Is there an artist, or any sort of craftsperson, who doesn't suspect that the real work is being done in a medium not their own? I know a cabinet maker who wishes he were more adept at metals or plastics. Unfortunately for him, wood is what gets him the awards — and money. Actors want to be directors. T Bone Burnett envies painters, while Ry Cooder's admiration for novelists is such that, last I heard, he let Michael Ondaatje talk him into quitting his day job and picking up the fountain pen. As for me, I doubt anyone's come closer to the Platonic Ideal than Hank Williams or Donald Fagen.
Don DeLillo has a jones for anyone in the visual arts. His male protagonists get the hots for sculptors (Americana), photographers (Mao II) and painters (Underworld). In Point Omega (A) a filmmaker tries to woo a “defense intellectual,” a blowhard tangentially responsible for Iraq, to submit to the camera. This time the would-be suitors are both male, while the intellectual's daughter shows up to provide the merest frisson of heterosexual tension.
But if the bulk of PO's text is any indication, the central tension in the narrative originates in an actual “film installation” by Douglas Gordon entitled 24 Hour Psycho. The installation involves projecting Alfred Hitchcock's Psycho slowed down to the point where it can only be seen in its entirety over a course of 24 hours. The characters in this short novel react a great deal to this installation, but — po-mo irony at work here — no-one so much as DeLillo himself.
“I talked to them one day about war. Iraq is a whisper, I told them. These nuclear flirtations we've been having with this or that government. Little whispers,” he said. “I'm telling you, this will change. Something's coming. But isn't this what we want? Isn't this the burden of consciousness? We're all played out. Matter wants to lose its self-consciousness. We're the mind and heart that matter has become. Time to close it all down. This is what drives us now.”

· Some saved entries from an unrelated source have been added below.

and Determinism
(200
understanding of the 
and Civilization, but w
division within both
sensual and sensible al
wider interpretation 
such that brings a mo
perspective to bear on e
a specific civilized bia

PO's central concern, then, is this business of the best and worst that human consciousness can achieve, and what happens when it finally gets obliterated. Any craftsperson will tell you many of the most precious stretches of life are when self-consciousness dissipates, those times when a person gets so preoccupied with the task at hand — with craft — that she forgets herself.
When I picked up the book I thought 100 pages of this sort of “pushing at the fabric” was probably about right. By page 75 it felt too long. I had fewest difficulties with the central third of the book, where the filmmaker hangs out with the intellectual and his daughter in a desert retreat. The three exist as an unholy po-mo Trinity, hoping to cook up and project something as they stew in each other's proximity. When the daughter disappears, I found it a truly haunting moment that quite properly shocked the two surviving posers. But when the entire enterprise swung exclusively to 24 Hour Psycho, I switched gears and sped-read to the conclusion.
I am an admirer of DeLillo — as dry and remote as his prose can seem, I can't help but see his fiction as being almost embarrassingly personal in concern, and nowhere moreso than in Mao II. The author's duty is to enthrall, and DeLillo has done that for me by exploring what abstractions like “forces of history” (A) mean in their most personal sense. When DeLillo himself became an abstraction — “internationally feted novelist” — he wrote this passage, which I read as DeLillo's own Point Omega.
Camus said, “There is but one truly serious philosophical problem, and that is suicide.” Most days I can snicker and say, “Only if you don't have to shop for bananas.” Those are the days I'll tell you DeLillo's most recommended work is Pafko At The Wall, his magnum opus Underworld, his most harrowing work Mao II. The days when I can't snicker are the days when I am simply grateful that DeLillo has attended to self-argument, internal dissent — the democratic shout. The Novel.